Work instructions: Please write back every entry exactly, character for character.

[Stored items]
########

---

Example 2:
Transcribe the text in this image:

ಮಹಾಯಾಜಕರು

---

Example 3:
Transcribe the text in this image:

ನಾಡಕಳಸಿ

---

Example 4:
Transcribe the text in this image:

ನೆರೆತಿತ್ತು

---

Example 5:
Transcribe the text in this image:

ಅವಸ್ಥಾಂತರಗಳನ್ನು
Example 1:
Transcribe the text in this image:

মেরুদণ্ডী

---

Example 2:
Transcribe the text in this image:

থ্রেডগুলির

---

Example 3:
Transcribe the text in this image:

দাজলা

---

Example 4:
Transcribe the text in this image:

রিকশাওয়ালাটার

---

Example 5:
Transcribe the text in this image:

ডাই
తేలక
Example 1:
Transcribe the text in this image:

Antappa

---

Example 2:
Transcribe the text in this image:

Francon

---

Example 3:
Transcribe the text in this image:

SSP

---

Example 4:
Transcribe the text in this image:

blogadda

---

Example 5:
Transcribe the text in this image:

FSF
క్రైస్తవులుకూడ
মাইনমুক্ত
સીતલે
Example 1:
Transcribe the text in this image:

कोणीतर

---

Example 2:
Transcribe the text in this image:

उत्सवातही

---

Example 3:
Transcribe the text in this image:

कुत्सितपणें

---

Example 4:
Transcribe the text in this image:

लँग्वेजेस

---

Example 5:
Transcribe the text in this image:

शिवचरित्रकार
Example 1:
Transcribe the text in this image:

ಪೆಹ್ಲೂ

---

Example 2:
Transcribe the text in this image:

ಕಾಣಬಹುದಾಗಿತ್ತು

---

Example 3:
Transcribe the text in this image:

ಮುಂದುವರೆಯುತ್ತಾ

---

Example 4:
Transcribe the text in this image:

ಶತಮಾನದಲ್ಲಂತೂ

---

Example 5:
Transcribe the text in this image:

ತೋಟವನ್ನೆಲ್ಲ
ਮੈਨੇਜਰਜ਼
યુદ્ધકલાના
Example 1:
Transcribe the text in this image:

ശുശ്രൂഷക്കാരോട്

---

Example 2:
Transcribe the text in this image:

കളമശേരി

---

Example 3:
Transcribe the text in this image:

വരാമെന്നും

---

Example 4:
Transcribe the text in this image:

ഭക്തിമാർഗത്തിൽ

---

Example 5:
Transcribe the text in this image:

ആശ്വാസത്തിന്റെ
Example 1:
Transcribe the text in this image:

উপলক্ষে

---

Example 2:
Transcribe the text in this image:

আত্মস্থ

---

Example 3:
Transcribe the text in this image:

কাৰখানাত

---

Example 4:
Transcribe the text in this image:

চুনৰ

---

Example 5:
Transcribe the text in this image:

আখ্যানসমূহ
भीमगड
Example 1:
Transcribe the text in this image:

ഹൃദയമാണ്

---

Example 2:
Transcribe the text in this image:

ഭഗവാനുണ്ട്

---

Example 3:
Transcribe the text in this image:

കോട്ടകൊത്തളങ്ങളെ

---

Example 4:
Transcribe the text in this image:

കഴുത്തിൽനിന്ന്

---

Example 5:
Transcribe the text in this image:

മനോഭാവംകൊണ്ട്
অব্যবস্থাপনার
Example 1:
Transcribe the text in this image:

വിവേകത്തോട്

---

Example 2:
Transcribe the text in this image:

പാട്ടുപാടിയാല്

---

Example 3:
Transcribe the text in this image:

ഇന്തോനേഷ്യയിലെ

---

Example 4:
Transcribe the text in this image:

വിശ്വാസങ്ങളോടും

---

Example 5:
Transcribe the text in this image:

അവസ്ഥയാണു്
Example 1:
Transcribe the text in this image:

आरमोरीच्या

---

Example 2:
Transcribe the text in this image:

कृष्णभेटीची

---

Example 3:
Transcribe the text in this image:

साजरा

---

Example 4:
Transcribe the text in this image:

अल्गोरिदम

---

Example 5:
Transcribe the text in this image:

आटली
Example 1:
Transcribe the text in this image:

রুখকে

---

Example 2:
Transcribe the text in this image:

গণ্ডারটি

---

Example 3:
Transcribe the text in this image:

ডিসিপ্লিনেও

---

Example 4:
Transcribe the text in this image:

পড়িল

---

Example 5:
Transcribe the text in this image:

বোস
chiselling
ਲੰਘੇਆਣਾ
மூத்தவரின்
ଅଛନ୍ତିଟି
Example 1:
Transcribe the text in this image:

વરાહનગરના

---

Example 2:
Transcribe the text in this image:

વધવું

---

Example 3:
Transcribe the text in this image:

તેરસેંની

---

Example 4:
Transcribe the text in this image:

########

Result of the exercise:
---

Example 2:
Transcribe the text in this image:

ಮಹಾಯಾಜಕರು

---

Example 3:
Transcribe the text in this image:

ನಾಡಕಳಸಿ

---

Example 4:
Transcribe the text in this image:

ನೆರೆತಿತ್ತು

---

Example 5:
Transcribe the text in this image:

ಅವಸ್ಥಾಂತರಗಳನ್ನು
Example 1:
Transcribe the text in this image:

মেরুদণ্ডী

---

Example 2:
Transcribe the text in this image:

থ্রেডগুলির

---

Example 3:
Transcribe the text in this image:

দাজলা

---

Example 4:
Transcribe the text in this image:

রিকশাওয়ালাটার

---

Example 5:
Transcribe the text in this image:

ডাই
తేలక
Example 1:
Transcribe the text in this image:

Antappa

---

Example 2:
Transcribe the text in this image:

Francon

---

Example 3:
Transcribe the text in this image:

SSP

---

Example 4:
Transcribe the text in this image:

blogadda

---

Example 5:
Transcribe the text in this image:

FSF
క్రైస్తవులుకూడ
মাইনমুক্ত
સીતલે
Example 1:
Transcribe the text in this image:

कोणीतर

---

Example 2:
Transcribe the text in this image:

उत्सवातही

---

Example 3:
Transcribe the text in this image:

कुत्सितपणें

---

Example 4:
Transcribe the text in this image:

लँग्वेजेस

---

Example 5:
Transcribe the text in this image:

शिवचरित्रकार
Example 1:
Transcribe the text in this image:

ಪೆಹ್ಲೂ

---

Example 2:
Transcribe the text in this image:

ಕಾಣಬಹುದಾಗಿತ್ತು

---

Example 3:
Transcribe the text in this image:

ಮುಂದುವರೆಯುತ್ತಾ

---

Example 4:
Transcribe the text in this image:

ಶತಮಾನದಲ್ಲಂತೂ

---

Example 5:
Transcribe the text in this image:

ತೋಟವನ್ನೆಲ್ಲ
ਮੈਨੇਜਰਜ਼
યુદ્ધકલાના
Example 1:
Transcribe the text in this image:

ശുശ്രൂഷക്കാരോട്

---

Example 2:
Transcribe the text in this image:

കളമശേരി

---

Example 3:
Transcribe the text in this image:

വരാമെന്നും

---

Example 4:
Transcribe the text in this image:

ഭക്തിമാർഗത്തിൽ

---

Example 5:
Transcribe the text in this image:

ആശ്വാസത്തിന്റെ
Example 1:
Transcribe the text in this image:

উপলক্ষে

---

Example 2:
Transcribe the text in this image:

আত্মস্থ

---

Example 3:
Transcribe the text in this image:

কাৰখানাত

---

Example 4:
Transcribe the text in this image:

চুনৰ

---

Example 5:
Transcribe the text in this image:

আখ্যানসমূহ
भीमगड
Example 1:
Transcribe the text in this image:

ഹൃദയമാണ്

---

Example 2:
Transcribe the text in this image:

ഭഗവാനുണ്ട്

---

Example 3:
Transcribe the text in this image:

കോട്ടകൊത്തളങ്ങളെ

---

Example 4:
Transcribe the text in this image:

കഴുത്തിൽനിന്ന്

---

Example 5:
Transcribe the text in this image:

മനോഭാവംകൊണ്ട്
অব্যবস্থাপনার
Example 1:
Transcribe the text in this image:

വിവേകത്തോട്

---

Example 2:
Transcribe the text in this image:

പാട്ടുപാടിയാല്

---

Example 3:
Transcribe the text in this image:

ഇന്തോനേഷ്യയിലെ

---

Example 4:
Transcribe the text in this image:

വിശ്വാസങ്ങളോടും

---

Example 5:
Transcribe the text in this image:

അവസ്ഥയാണു്
Example 1:
Transcribe the text in this image:

आरमोरीच्या

---

Example 2:
Transcribe the text in this image:

कृष्णभेटीची

---

Example 3:
Transcribe the text in this image:

साजरा

---

Example 4:
Transcribe the text in this image:

अल्गोरिदम

---

Example 5:
Transcribe the text in this image:

आटली
Example 1:
Transcribe the text in this image:

রুখকে

---

Example 2:
Transcribe the text in this image:

গণ্ডারটি

---

Example 3:
Transcribe the text in this image:

ডিসিপ্লিনেও

---

Example 4:
Transcribe the text in this image:

পড়িল

---

Example 5:
Transcribe the text in this image:

বোস
chiselling
ਲੰਘੇਆਣਾ
மூத்தவரின்
ଅଛନ୍ତିଟି
Example 1:
Transcribe the text in this image:

વરાહનગરના

---

Example 2:
Transcribe the text in this image:

વધવું

---

Example 3:
Transcribe the text in this image:

તેરસેંની

---

Example 4:
Transcribe the text in this image:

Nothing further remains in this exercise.